According to Blackledge this completely correct prediction is not a sign of anarchism’s strength but rather exposes its weaknesses. It is an expression of “themes” which we “inherit” from liberalism and these “serve as a brake on the democratic aspirations of anarchist practice.”(17) Yet he singularly fails to do that and here I will show why. By coincidence, I was talking to a fellow union member at work recently and he brought up the SWP and its saying “the party is the memory of the class.” We both laughed when I suggested that while I agreed with the thrust of the saying, the SWP had Alzheimer’s. This is clearly the case in this article, which shows a shocking ignorance of both anarchism and Marxism, not to mention their histories and, indeed, the history of the world.

I plan to discuss various aspects of this chapter in a series of blogs. I plan to cover “human nature”, the realities of Bolshevism, the state, vanguardism, Proudhon and Stirner but this blog will start with the Paris Commune. I will be doing a proper review of the whole book but this will not be able to cover the issues in the depth required and still get published. Hence these blogs and, as such, it is written more informally than a proper review.

There are many problems with Blackledge’s account. There is the usual (is it mandatory?) selective quoting, the lambasting of anarchists for not recognising the insights of Marxism when, in fact, we said it first, the obvious lack of serious engagement with anarchist thinkers (like reading their bloody books!) and the ritualistic quoting of previous Marxists on anarchists as if they were objective and accurate references. Not to mention the assumption that anarchists are like Marxists, in-so-far as it is assumed the reason we are anarchists is simply because we have not read Marxist thinkers! Oh, and the avoidance of awkward facts, namely the actual history of Marxist parties and regimes  – which is quite ironic, given that Blackledge’s main gripe is that we lack “a fully historicised conception of [human] nature.” (18) Instead of “a fully historicised account” of Marxism we get the assumption that it is the benchmark against which all other theories are measured, an assumption which only can be asserted precisely if you avoid the history of that ideology.

This is unsurprising because when you do you soon have to draw the conclusion that it was not Marx who “was able to conceive of new forms of democracy” (19) but rather it was Proudhon and Bakunin who did that years before Marx finally drew some of the same conclusions they had. This can be seen, ironically, from what Blackledge clearly thinks is his key card – the Paris Commune.

_____

» **STATED GOAL 1**:
Retype the part of the text on the Paris Commune that opens with the words containing "This is unsurprising" and closes with "card – the Paris Commune.".

» **ENTRIES SHOWN**:
_____

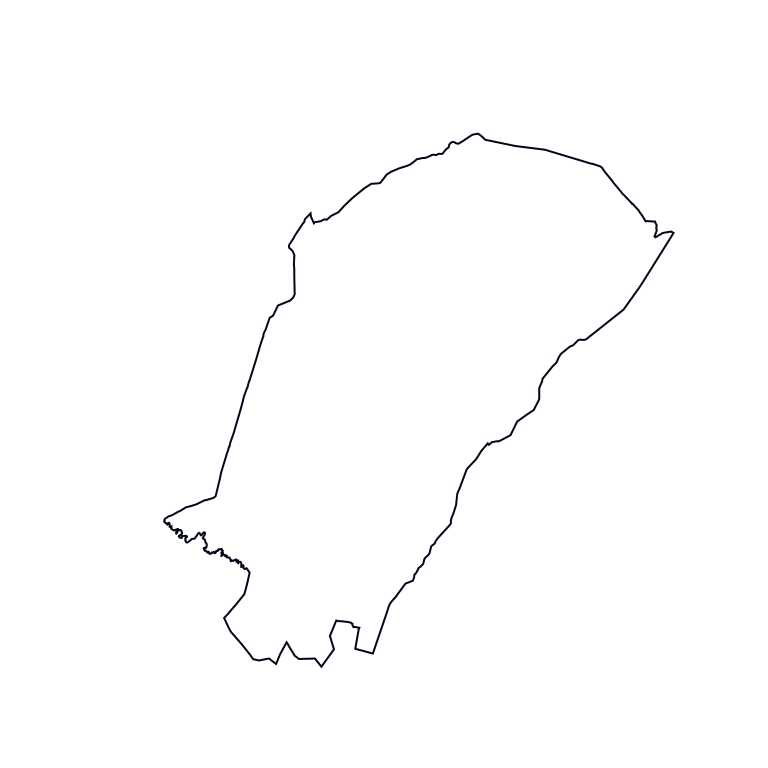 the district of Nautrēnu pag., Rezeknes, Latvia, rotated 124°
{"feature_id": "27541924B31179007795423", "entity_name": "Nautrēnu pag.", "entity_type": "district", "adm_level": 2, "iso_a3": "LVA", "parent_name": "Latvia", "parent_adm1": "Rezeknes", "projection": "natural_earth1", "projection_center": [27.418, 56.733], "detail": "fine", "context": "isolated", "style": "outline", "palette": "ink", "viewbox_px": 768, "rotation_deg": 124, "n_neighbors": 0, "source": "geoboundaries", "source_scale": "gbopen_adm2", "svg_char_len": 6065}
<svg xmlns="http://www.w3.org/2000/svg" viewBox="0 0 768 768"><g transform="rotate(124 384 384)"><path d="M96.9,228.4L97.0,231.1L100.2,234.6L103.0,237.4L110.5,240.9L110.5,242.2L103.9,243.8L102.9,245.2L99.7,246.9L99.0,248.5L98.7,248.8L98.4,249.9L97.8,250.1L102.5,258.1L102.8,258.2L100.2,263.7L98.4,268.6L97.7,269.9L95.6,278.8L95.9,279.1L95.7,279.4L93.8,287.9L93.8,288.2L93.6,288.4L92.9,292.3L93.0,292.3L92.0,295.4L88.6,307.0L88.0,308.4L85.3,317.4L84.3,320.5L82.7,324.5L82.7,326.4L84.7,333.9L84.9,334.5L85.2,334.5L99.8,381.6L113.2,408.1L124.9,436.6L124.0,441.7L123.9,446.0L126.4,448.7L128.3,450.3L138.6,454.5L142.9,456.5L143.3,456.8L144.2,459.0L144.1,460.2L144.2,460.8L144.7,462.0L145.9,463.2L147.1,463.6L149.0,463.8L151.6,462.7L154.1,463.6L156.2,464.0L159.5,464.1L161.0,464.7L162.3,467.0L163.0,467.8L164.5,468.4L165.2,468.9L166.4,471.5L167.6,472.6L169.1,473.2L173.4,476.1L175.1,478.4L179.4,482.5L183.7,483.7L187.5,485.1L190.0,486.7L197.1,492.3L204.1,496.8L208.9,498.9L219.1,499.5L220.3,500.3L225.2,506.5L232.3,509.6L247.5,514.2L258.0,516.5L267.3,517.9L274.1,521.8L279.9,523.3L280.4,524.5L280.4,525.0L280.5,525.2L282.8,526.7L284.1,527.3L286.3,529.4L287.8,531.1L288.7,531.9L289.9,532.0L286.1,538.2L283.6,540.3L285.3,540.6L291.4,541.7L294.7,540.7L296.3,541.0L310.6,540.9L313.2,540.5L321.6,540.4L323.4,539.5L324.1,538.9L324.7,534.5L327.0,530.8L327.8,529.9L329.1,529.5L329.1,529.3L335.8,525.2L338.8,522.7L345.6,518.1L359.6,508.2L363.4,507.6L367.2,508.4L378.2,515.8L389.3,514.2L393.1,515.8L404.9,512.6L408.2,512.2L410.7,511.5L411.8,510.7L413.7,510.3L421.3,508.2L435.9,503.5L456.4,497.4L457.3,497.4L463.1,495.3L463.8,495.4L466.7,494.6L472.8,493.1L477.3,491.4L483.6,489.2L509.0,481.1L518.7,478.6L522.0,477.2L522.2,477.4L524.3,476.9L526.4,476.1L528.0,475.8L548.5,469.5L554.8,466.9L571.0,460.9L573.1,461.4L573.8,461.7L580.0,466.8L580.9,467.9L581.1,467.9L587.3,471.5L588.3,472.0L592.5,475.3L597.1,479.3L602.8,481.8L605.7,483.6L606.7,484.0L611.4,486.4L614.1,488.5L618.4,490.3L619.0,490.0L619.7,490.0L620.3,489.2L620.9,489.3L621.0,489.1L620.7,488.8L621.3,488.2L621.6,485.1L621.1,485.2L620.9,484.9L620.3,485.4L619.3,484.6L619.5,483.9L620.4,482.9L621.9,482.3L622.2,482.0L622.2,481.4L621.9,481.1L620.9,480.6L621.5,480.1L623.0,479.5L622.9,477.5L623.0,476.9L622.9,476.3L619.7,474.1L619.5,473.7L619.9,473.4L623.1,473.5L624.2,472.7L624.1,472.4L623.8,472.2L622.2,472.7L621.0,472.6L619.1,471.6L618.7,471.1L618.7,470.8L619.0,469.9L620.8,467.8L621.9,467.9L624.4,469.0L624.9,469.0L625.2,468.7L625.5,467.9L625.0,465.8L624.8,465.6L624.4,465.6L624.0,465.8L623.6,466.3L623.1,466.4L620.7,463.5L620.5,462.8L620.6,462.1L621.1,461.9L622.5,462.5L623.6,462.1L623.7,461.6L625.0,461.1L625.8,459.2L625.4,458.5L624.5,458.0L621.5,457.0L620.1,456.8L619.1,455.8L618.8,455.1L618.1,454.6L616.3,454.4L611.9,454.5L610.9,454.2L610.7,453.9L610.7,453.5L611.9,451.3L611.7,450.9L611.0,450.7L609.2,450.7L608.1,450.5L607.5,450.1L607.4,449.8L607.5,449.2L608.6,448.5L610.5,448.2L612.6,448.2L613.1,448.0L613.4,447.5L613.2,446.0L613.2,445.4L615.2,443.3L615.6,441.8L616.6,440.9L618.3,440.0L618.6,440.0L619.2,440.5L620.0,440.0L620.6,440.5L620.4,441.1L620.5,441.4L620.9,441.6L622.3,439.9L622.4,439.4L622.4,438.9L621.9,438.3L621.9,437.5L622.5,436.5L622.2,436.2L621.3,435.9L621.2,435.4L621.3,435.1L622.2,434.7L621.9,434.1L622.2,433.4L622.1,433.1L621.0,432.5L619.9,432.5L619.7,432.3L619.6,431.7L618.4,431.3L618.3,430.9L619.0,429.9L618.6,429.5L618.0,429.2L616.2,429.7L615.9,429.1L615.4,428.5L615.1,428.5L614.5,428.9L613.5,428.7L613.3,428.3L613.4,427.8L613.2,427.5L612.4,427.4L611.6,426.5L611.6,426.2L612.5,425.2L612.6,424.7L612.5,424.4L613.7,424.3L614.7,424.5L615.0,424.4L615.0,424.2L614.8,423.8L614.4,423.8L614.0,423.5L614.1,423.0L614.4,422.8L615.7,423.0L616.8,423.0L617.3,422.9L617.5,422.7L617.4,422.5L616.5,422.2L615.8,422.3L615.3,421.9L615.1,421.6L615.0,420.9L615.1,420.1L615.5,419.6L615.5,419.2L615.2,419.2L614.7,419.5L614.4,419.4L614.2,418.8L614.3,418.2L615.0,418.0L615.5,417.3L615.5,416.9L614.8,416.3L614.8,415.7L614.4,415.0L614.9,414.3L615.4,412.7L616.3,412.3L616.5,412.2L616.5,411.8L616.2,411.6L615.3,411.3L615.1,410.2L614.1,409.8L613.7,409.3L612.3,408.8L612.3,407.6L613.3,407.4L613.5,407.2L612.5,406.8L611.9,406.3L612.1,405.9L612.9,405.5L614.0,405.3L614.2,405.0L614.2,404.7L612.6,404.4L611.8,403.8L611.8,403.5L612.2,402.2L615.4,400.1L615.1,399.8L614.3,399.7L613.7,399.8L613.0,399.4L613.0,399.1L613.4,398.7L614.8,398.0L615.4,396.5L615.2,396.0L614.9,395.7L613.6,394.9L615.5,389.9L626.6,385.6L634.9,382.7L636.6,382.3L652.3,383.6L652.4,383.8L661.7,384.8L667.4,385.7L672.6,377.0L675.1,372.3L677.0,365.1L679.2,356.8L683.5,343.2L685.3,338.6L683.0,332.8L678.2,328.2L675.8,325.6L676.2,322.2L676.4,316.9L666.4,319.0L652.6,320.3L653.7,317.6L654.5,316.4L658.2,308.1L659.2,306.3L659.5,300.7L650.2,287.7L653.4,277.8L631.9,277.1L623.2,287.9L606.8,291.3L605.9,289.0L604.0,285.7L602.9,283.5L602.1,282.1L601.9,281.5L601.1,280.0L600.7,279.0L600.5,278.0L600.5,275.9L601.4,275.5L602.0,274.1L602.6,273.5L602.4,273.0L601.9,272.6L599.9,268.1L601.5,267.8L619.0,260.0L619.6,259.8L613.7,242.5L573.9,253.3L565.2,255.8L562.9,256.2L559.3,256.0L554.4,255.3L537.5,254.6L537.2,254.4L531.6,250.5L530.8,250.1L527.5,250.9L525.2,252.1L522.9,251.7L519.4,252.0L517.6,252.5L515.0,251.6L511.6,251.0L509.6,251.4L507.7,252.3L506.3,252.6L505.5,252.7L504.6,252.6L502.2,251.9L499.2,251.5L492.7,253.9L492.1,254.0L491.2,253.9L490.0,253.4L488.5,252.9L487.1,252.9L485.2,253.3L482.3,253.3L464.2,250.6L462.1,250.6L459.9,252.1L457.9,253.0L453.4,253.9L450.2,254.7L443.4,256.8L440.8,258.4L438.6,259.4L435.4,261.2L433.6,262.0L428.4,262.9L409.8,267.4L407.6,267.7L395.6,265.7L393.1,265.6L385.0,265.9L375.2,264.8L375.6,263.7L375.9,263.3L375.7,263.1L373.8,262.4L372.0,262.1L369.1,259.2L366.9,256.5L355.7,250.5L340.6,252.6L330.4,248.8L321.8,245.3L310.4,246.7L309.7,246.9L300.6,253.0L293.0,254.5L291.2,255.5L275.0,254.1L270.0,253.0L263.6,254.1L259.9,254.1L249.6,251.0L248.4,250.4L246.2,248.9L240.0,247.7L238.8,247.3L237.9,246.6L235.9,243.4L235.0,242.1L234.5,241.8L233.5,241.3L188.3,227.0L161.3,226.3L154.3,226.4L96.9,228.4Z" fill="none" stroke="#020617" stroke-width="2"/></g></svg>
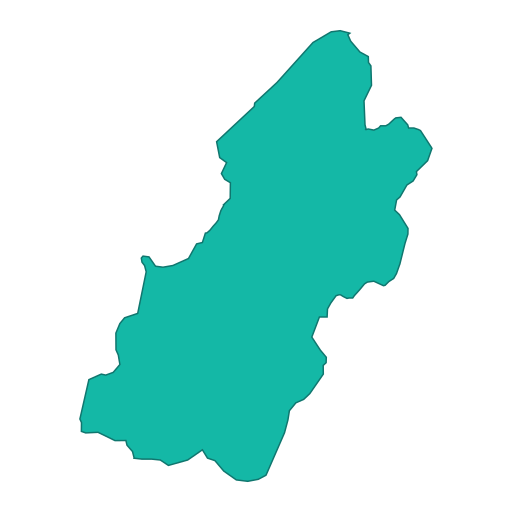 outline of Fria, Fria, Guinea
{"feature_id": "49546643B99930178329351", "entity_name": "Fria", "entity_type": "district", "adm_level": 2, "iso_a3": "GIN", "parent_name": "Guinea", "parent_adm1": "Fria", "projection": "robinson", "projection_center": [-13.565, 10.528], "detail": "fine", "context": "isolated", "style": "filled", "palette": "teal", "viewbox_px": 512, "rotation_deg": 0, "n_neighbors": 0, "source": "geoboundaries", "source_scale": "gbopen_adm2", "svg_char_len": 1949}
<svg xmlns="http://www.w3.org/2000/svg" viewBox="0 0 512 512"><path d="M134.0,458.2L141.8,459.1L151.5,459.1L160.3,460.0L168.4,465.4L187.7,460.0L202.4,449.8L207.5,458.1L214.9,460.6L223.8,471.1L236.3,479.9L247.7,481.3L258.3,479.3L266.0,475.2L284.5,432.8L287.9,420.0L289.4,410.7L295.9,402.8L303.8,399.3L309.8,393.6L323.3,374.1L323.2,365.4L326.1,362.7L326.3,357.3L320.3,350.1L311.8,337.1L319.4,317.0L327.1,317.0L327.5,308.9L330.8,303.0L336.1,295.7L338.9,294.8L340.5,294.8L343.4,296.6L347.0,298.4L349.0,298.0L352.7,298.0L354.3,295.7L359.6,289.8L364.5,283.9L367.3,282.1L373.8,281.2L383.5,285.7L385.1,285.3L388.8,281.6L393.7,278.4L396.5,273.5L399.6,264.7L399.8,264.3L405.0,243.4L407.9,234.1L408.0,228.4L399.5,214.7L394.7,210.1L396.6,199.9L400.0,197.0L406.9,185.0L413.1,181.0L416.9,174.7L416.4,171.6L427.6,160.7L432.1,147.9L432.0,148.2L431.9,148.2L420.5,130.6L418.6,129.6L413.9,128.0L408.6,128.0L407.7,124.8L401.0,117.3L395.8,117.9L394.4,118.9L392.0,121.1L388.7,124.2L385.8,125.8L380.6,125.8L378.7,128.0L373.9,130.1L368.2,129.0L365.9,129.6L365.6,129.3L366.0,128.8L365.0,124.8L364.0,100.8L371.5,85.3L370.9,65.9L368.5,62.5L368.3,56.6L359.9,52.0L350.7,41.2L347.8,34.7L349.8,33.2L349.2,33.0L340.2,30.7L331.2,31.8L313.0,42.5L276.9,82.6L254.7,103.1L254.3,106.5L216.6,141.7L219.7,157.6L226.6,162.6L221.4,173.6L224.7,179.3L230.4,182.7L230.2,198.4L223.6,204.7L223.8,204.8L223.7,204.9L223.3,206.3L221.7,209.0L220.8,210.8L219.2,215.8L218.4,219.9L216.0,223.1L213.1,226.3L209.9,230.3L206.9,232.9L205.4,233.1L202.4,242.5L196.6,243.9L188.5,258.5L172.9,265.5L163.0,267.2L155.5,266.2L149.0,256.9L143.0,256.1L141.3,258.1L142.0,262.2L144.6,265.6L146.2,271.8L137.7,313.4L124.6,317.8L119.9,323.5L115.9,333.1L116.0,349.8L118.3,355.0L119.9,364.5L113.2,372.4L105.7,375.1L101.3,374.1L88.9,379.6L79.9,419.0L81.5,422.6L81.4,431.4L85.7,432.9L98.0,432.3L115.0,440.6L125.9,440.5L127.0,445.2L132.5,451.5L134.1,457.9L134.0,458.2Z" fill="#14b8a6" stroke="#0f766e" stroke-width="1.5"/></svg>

_____

» **STATED GOAL 2**:
Show every line of the records that holds the string "source".

» **FULL RESPONSE 1**:
This is unsurprising because when you do you soon have to draw the conclusion that it was not Marx who “was able to conceive of new forms of democracy” (19) but rather it was Proudhon and Bakunin who did that years before Marx finally drew some of the same conclusions they had. This can be seen, ironically, from what Blackledge clearly thinks is his key card – the Paris Commune.

» **FULL RESPONSE 2**:
{"feature_id": "27541924B31179007795423", "entity_name": "Nautrēnu pag.", "entity_type": "district", "adm_level": 2, "iso_a3": "LVA", "parent_name": "Latvia", "parent_adm1": "Rezeknes", "projection": "natural_earth1", "projection_center": [27.418, 56.733], "detail": "fine", "context": "isolated", "style": "outline", "palette": "ink", "viewbox_px": 768, "rotation_deg": 124, "n_neighbors": 0, "source": "geoboundaries", "source_scale": "gbopen_adm2", "svg_char_len": 6065}
{"feature_id": "49546643B99930178329351", "entity_name": "Fria", "entity_type": "district", "adm_level": 2, "iso_a3": "GIN", "parent_name": "Guinea", "parent_adm1": "Fria", "projection": "robinson", "projection_center": [-13.565, 10.528], "detail": "fine", "context": "isolated", "style": "filled", "palette": "teal", "viewbox_px": 512, "rotation_deg": 0, "n_neighbors": 0, "source": "geoboundaries", "source_scale": "gbopen_adm2", "svg_char_len": 1949}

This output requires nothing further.